Eric Milles reassigned GROOVY-9805:
-----------------------------------

    Assignee: Eric Milles

> Multiple assignment statements seperated by semicolons on a single line within a try catch block can lead to java.lang.VerifyError
> ----------------------------------------------------------------------------------------------------------------------------------
>
>                 Key: GROOVY-9805
>                 URL: https://issues.apache.org/jira/browse/GROOVY-9805
>             Project: Groovy
>          Issue Type: Bug
>    Affects Versions: 2.5.0-rc-1, 4.0.0-alpha-1, 2.5.13, 3.0.6
>            Reporter: Matthew Donaghey
>            Assignee: Eric Milles
>            Priority: Major
>
> I've been working on upgrading Groovy from 2.4.17 to 3.0.6 and came across a snippet of code that no longer works.
> Here's an example to illustrate the issue:
> {code:java}
> def x; try { x = System.nanoTime(); x = "ok" } catch( ex ) {}{code}
> This results in the following error:
> {code:java}
> java.lang.VerifyError: Stack map does not match the one at exception handler 39
>  Exception Details:
>  Location:
>  Test.main([Ljava/lang/String;)V @39: astore
>  Reason:
>  Type 'java/lang/Object' (current frame, locals[2]) is not assignable to 'java/lang/String' (stack map, locals[2])
>  Current Frame:
>  bci: @24
>  flags: { }
>  locals: { '[Ljava/lang/String;', '[Lorg/codehaus/groovy/runtime/callsite/CallSite;', 'java/lang/Object', 'java/lang/Object' }
>  stack: { 'java/lang/Exception' }
>  Stackmap Frame:
>  bci: @39
>  flags: { }
>  locals: { '[Ljava/lang/String;', '[Lorg/codehaus/groovy/runtime/callsite/CallSite;', 'java/lang/String' }
>  stack: { 'java/lang/Exception' }
>  Bytecode:
>  0x0000000: b800 184c 014d 2c57 2b12 2532 1227 1229
>  0x0000010: b900 2f03 004e 2d4d 2d57 1231 3a04 1904
>  0x0000020: 4d19 0457 a700 093a 0500 a700 03a7 0008
>  0x0000030: 3a06 1906 bfb1 
>  Exception Handler Table:
>  bci [8, 39] => handler: 39
>  bci [8, 39] => handler: 48
>  bci [39, 42] => handler: 48
>  Stackmap Table:
>  full_frame(@39,{Object57,Object59,Object61},{Object51})
>  same_frame(@45)
>  same_locals_1_stack_item_frame(@48,Object63)

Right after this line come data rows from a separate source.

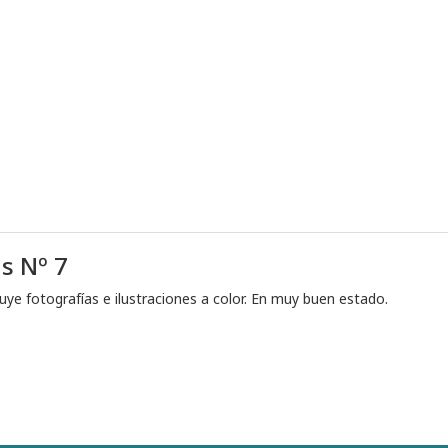
s Nº 7
luye fotografías e ilustraciones a color. En muy buen estado.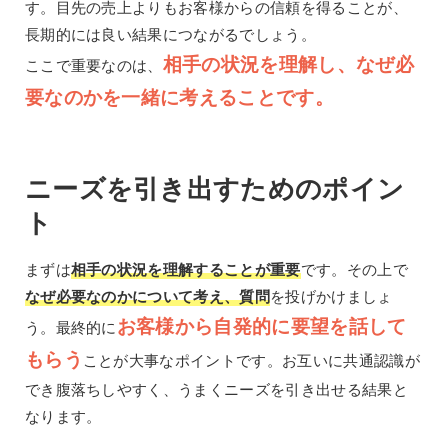
す。目先の売上よりもお客様からの信頼を得ることが、
長期的には良い結果につながるでしょう。
相手の状況を理解し、なぜ必
ここで重要なのは、
要なのかを一緒に考えることです。
ニーズを引き出すためのポイン
ト
まずは
相手の状況を理解することが重要
です。その上で
なぜ必要なのかについて考え、質問
を投げかけましょ
お客様から自発的に要望を話して
う。最終的に
もらう
ことが大事なポイントです。お互いに共通認識が
でき腹落ちしやすく、うまくニーズを引き出せる結果と
なります。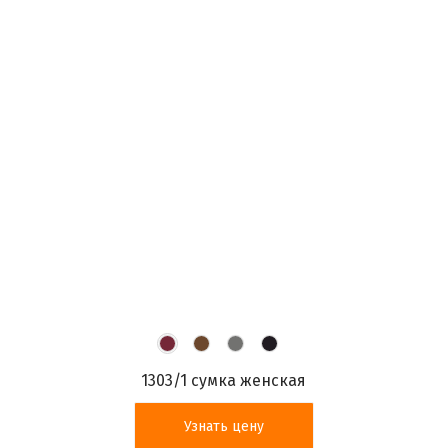
1303/1 сумка женская
Узнать цену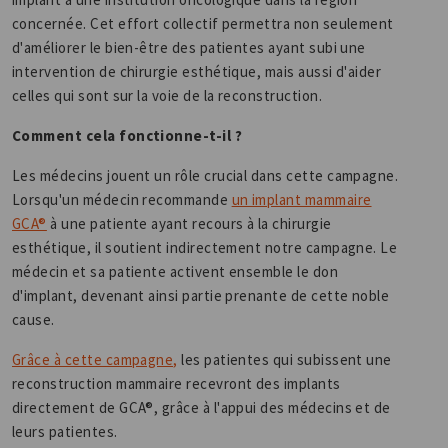
concernée. Cet effort collectif permettra non seulement
d'améliorer le bien-être des patientes ayant subi une
intervention de chirurgie esthétique, mais aussi d'aider
celles qui sont sur la voie de la reconstruction.
Comment cela fonctionne-t-il ?
Les médecins jouent un rôle crucial dans cette campagne.
Lorsqu'un médecin recommande
un implant mammaire
GCA®
à une patiente ayant recours à la chirurgie
esthétique, il soutient indirectement notre campagne. Le
médecin et sa patiente activent ensemble le don
d'implant, devenant ainsi partie prenante de cette noble
cause.
Grâce à cette campagne,
les patientes qui subissent une
reconstruction mammaire recevront des implants
directement de GCA®, grâce à l'appui des médecins et de
leurs patientes.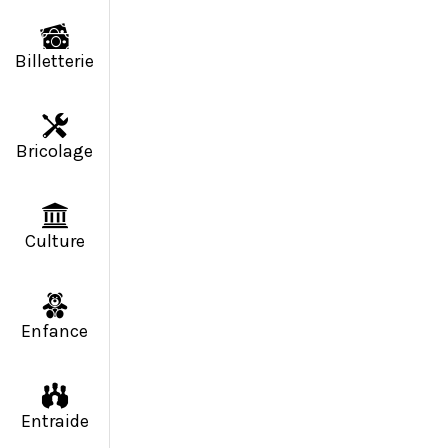
Billetterie
Bricolage
Culture
Enfance
Entraide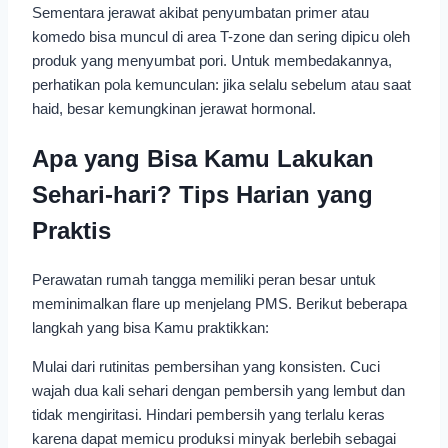
Sementara jerawat akibat penyumbatan primer atau
komedo bisa muncul di area T-zone dan sering dipicu oleh
produk yang menyumbat pori. Untuk membedakannya,
perhatikan pola kemunculan: jika selalu sebelum atau saat
haid, besar kemungkinan jerawat hormonal.
Apa yang Bisa Kamu Lakukan
Sehari-hari? Tips Harian yang
Praktis
Perawatan rumah tangga memiliki peran besar untuk
meminimalkan flare up menjelang PMS. Berikut beberapa
langkah yang bisa Kamu praktikkan:
Mulai dari rutinitas pembersihan yang konsisten. Cuci
wajah dua kali sehari dengan pembersih yang lembut dan
tidak mengiritasi. Hindari pembersih yang terlalu keras
karena dapat memicu produksi minyak berlebih sebagai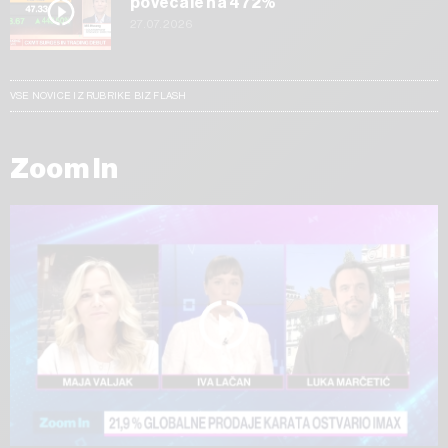
povečale na 472%
27.07.2026
VSE NOVICE IZ RUBRIKE BIZ FLASH
Zoom In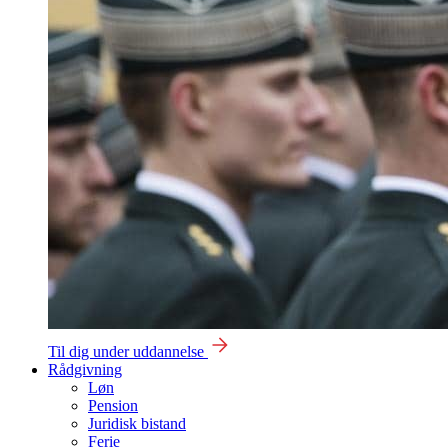
Til dig under uddannelse
Rådgivning
Løn
Pension
Juridisk bistand
Ferie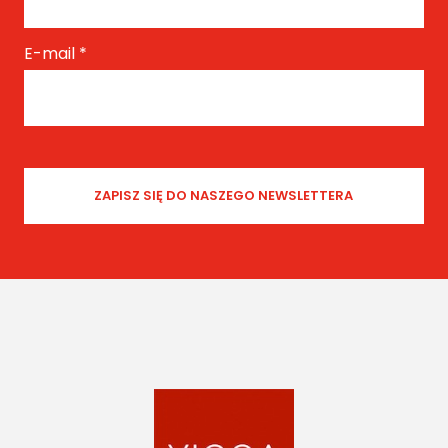
E-mail
*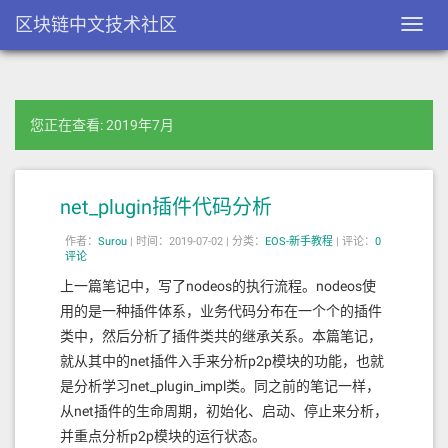
区块链中文技术社区
Toggl
navig
您正在查看: 2019年7月
net_plugin插件代码分析
作者：
Surou
|
时间：2019-07-02 |
分类：
EOS-新手教程
|
评论：
0
评论
上一篇笔记中，写了nodeos的执行流程。nodeos使
用的是一种插件体系，业务代码分布在一个个的插件
类中，然后分析了插件类共的继承关系。本篇笔记，
就从其中的net插件入手来分析p2p模块的功能，也就
是分析学习net_plugin_impl类。同之前的笔记一样，
从net插件的生命周期，初始化、启动、停止来分析，
并重点分析p2p模块的运行状态。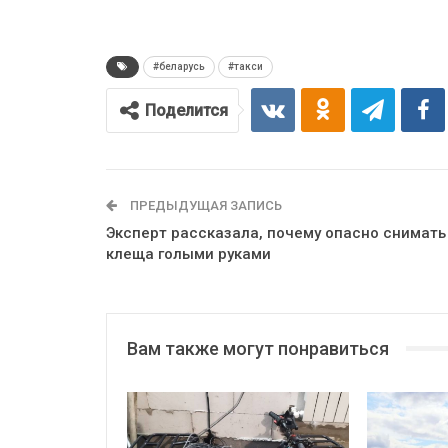
#беларусь
#такси
Поделится
ПРЕДЫДУЩАЯ ЗАПИСЬ
Эксперт рассказала, почему опасно снимать
клеща голыми руками
Вам также могут понравиться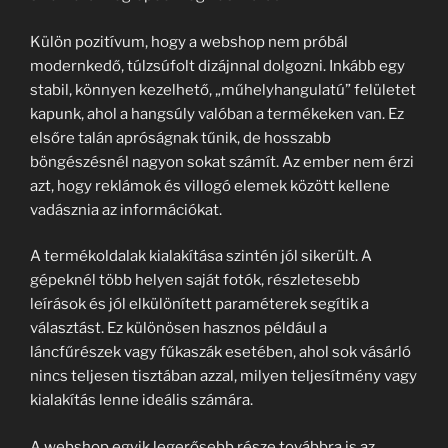
Külön pozitívum, hogy a webshop nem próbál
modernkedő, túlzsúfolt dizájnnal dolgozni. Inkább egy
stabil, könnyen kezelhető, „műhelyhangulatú” felületet
kapunk, ahol a hangsúly valóban a termékeken van. Ez
elsőre talán apróságnak tűnik, de hosszabb
böngészésnél nagyon sokat számít. Az ember nem érzi
azt, hogy reklámok és villogó elemek között kellene
vadásznia az információkat.
A termékoldalak kialakítása szintén jól sikerült. A
gépeknél több helyen saját fotók, részletesebb
leírások és jól elkülönített paraméterek segítik a
választást. Ez különösen hasznos például a
láncfűrészek vagy fűkaszák esetében, ahol sok vásárló
nincs teljesen tisztában azzal, milyen teljesítmény vagy
kialakítás lenne ideális számára.
A webshop egyik legerősebb része továbbra is az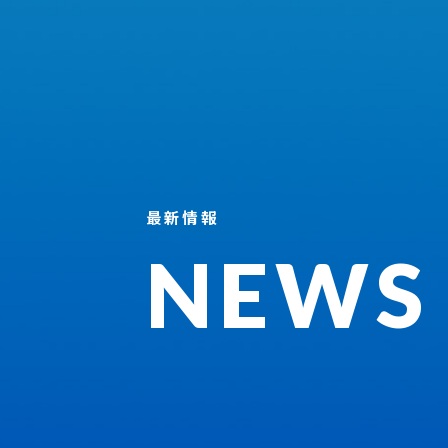
最新情報
NEWS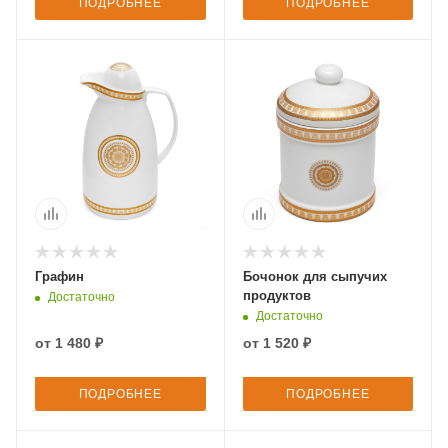
ПОДРОБНЕЕ
ПОДРОБНЕЕ
Графин
Бочонок для сыпучих
продуктов
Достаточно
Достаточно
от
1 480 ₽
от
1 520 ₽
ПОДРОБНЕЕ
ПОДРОБНЕЕ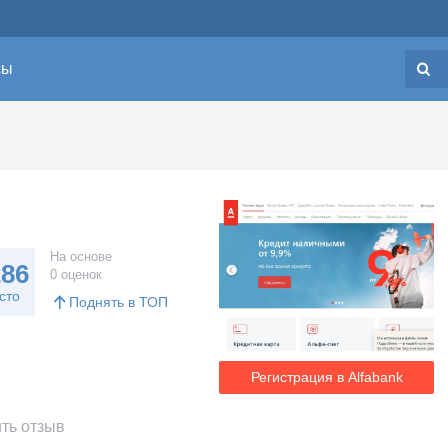
сы
Н
На основе
286
0 оценок
сто
Поднять в ТОП
Регистрация в Alfabank
ть отзыв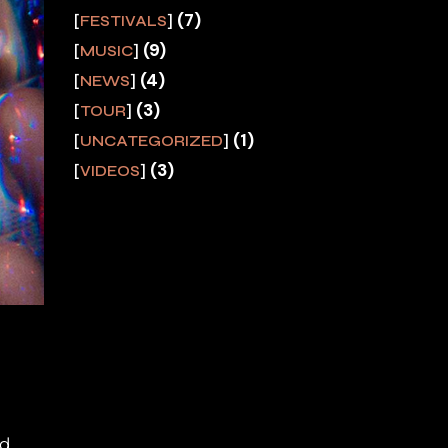
(7)
FESTIVALS
(9)
MUSIC
(4)
NEWS
(3)
TOUR
(1)
UNCATEGORIZED
(3)
VIDEOS
ad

>  same_frame(@53) at java.lang.Class.getDeclaredMethods0(Native Method)
>  at java.lang.Class.privateGetDeclaredMethods(Class.java:2701)
>  at java.lang.Class.privateGetMethodRecursive(Class.java:3048)
>  at java.lang.Class.getMethod0(Class.java:3018)
>  at java.lang.Class.getMethod(Class.java:1784)
>  at sun.launcher.LauncherHelper.validateMainClass(LauncherHelper.java:544)
>  at sun.launcher.LauncherHelper.checkAndLoadMain(LauncherHelper.java:526)
>  Error: A JNI error has occurred, please check your installation and try again
>  Exception in thread "main"{code}
> I've been able to refactor the code so it works in a couple of different ways. The most preferable was removing the assignment of System.nanoTime() to x as really it was unused however something strange still seems to be happening here.
> Interestingly the same code works if you provide a new line i.e:
> {code:java}
> def x; try{ x = System.nanoTime(); 
>             x = "ok" } catch( ex ) {}
> {code}
>  
> It also works if you remove the try catch block:
> {code:java}
> def x; x = System.nanoTime(); x = 'ok'{code}
> I've tested different versions of Groovy and this appears to no longer work from 2.5.0-rc-1.